TO-DO ITEM
Among the lines of the records, count those containing the word "Apple", then give the number alone.
───── RECORDS FOR PROCESSING
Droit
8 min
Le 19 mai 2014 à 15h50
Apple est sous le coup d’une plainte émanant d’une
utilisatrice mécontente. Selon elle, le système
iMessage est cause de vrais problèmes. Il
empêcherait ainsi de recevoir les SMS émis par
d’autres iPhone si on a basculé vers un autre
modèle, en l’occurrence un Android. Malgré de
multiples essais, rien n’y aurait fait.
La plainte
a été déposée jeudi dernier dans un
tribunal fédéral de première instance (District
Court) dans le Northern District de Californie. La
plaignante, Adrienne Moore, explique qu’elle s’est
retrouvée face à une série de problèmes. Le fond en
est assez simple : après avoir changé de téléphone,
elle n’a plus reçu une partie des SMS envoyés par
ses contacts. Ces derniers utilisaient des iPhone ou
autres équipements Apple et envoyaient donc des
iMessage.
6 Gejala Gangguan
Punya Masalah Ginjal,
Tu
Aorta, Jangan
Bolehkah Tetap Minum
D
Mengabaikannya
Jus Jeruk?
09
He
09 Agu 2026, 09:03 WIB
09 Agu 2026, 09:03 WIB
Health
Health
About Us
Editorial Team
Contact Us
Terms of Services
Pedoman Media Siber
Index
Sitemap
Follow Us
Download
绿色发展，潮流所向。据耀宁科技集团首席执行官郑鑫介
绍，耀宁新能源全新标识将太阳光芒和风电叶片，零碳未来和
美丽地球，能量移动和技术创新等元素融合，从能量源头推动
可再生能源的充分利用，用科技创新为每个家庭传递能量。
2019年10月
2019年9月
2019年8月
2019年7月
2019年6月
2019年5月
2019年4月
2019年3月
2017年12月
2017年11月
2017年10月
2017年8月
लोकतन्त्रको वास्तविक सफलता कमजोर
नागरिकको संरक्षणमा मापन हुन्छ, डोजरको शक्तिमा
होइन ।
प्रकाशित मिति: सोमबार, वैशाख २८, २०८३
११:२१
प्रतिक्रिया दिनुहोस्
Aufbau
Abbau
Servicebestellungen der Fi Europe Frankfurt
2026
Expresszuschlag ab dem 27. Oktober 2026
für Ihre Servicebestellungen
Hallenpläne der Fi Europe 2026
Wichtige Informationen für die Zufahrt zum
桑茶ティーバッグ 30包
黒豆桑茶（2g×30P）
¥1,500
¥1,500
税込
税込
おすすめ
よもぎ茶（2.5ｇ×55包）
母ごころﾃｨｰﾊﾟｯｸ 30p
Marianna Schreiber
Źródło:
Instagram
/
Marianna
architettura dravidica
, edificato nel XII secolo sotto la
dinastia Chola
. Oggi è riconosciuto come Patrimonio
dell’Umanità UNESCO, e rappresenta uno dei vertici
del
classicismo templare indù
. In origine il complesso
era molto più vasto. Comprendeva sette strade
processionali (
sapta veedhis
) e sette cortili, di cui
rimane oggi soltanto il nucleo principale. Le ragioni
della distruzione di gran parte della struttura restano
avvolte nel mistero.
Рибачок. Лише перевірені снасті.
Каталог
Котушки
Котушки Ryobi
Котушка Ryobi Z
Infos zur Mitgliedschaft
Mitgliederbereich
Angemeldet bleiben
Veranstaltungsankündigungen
──────────
───── RECORDS FOR PROCESSING
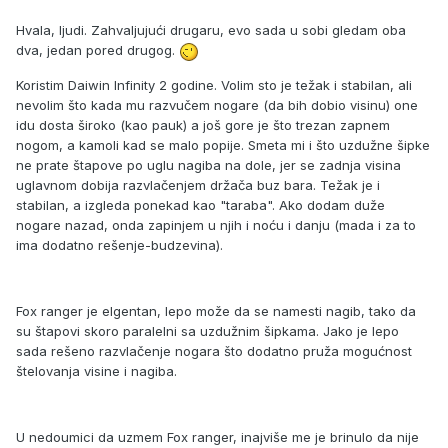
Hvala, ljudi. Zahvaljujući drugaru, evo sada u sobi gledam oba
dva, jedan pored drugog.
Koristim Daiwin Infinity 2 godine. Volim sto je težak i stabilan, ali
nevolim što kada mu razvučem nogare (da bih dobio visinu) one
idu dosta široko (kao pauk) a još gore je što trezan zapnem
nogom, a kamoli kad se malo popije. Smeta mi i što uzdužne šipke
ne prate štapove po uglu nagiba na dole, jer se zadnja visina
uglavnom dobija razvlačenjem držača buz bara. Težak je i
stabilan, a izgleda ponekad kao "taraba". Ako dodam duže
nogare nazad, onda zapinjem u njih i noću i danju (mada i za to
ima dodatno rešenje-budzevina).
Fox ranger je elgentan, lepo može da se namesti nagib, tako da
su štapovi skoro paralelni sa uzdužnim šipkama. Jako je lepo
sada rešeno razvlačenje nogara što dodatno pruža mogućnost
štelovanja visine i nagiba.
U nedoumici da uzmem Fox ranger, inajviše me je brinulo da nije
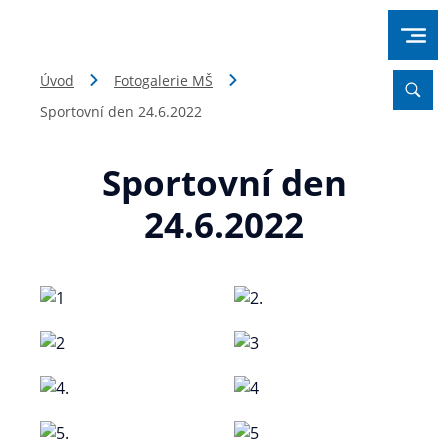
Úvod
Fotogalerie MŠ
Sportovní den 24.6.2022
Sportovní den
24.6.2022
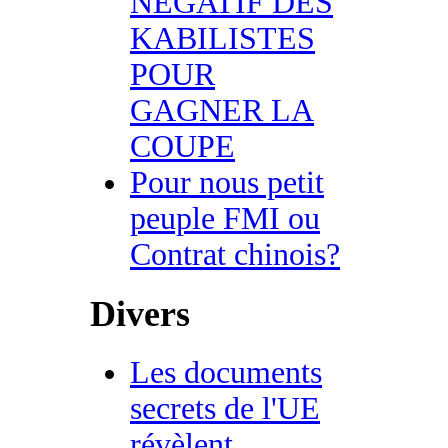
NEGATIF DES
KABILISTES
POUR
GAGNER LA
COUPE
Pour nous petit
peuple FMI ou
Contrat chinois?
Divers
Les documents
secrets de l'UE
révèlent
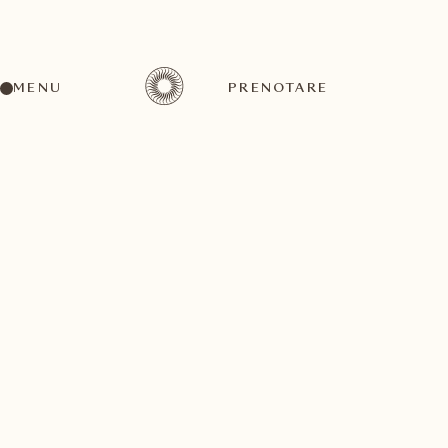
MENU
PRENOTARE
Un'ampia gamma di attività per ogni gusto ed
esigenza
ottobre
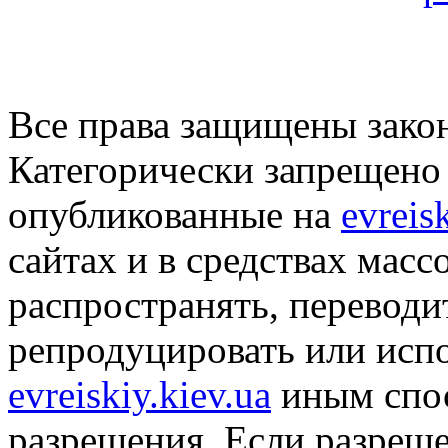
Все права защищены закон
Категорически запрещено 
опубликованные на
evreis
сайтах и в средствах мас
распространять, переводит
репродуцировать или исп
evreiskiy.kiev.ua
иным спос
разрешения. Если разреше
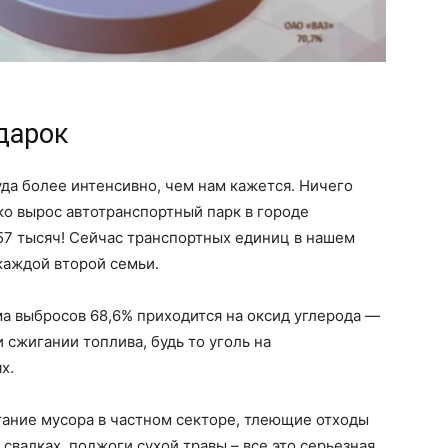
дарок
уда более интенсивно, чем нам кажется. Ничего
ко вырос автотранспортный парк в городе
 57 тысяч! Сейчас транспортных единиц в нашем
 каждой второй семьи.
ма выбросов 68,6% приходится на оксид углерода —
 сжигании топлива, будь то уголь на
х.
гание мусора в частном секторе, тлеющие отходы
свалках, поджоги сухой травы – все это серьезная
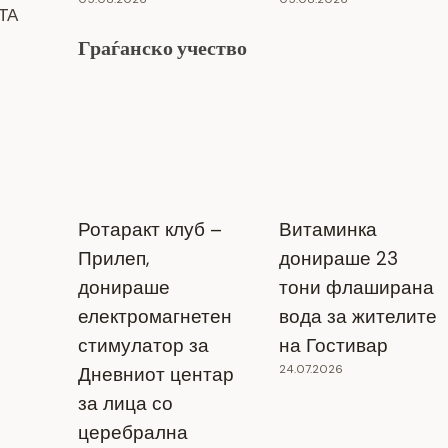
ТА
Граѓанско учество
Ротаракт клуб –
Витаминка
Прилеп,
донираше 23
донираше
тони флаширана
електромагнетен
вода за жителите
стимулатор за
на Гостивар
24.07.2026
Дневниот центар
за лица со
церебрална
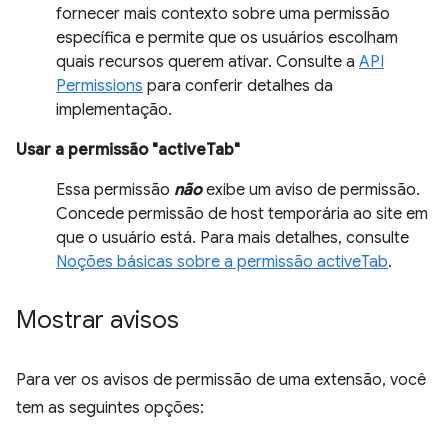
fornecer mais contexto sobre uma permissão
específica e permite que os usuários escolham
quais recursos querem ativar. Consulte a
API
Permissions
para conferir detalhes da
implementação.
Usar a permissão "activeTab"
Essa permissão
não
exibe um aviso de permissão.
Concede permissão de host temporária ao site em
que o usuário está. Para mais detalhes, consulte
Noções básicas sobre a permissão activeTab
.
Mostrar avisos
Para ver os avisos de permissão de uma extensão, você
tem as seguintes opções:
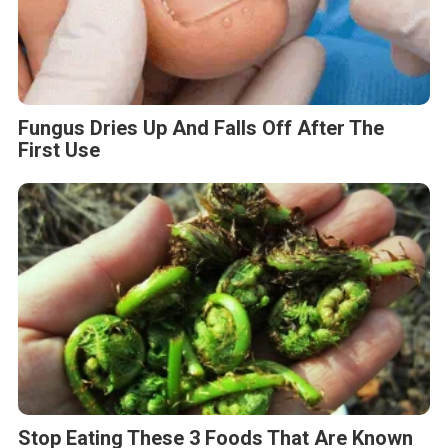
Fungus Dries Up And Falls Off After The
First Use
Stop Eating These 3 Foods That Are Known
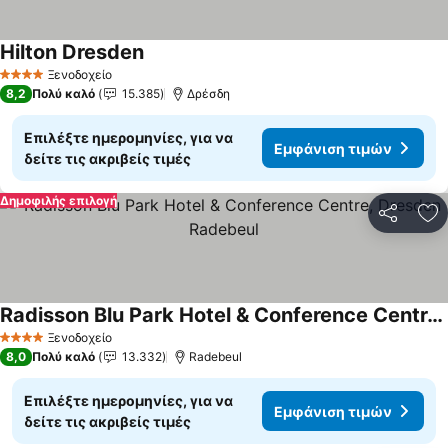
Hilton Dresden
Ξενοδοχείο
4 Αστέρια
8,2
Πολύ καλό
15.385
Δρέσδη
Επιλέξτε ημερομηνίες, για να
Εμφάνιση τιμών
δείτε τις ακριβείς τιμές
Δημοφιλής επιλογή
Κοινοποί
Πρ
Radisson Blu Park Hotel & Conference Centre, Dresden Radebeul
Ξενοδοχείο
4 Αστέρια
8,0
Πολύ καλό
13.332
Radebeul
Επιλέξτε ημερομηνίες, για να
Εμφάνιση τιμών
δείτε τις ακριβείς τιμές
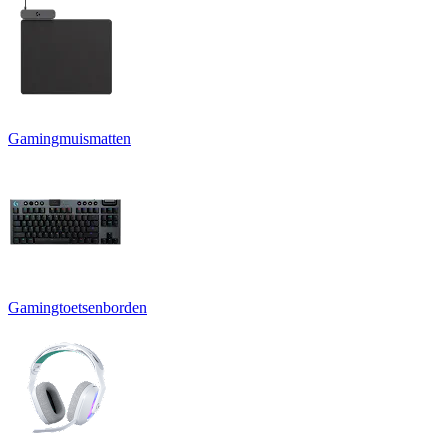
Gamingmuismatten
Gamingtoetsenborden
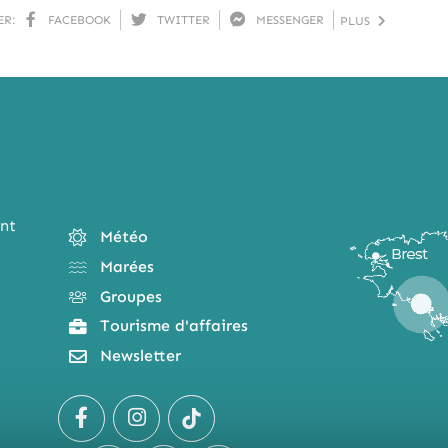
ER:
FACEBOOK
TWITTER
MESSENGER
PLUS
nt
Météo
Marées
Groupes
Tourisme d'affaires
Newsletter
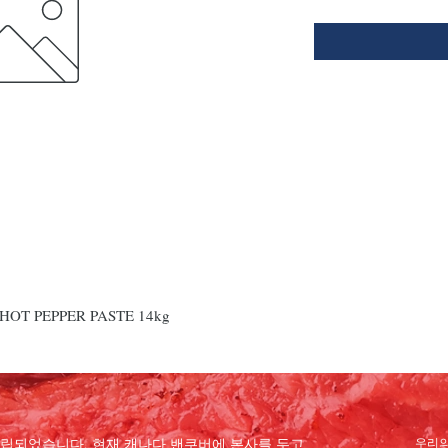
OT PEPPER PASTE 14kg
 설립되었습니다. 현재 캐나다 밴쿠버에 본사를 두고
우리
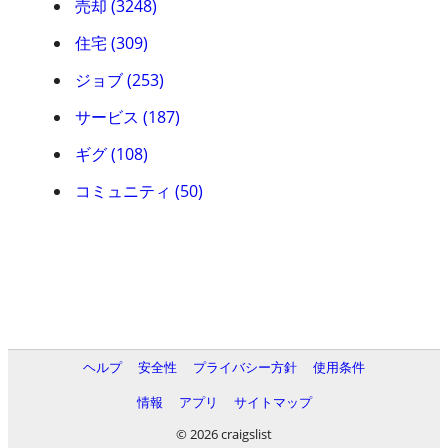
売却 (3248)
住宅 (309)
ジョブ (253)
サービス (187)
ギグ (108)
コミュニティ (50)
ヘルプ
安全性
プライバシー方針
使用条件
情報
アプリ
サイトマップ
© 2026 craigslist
──────────
RESPONSE
2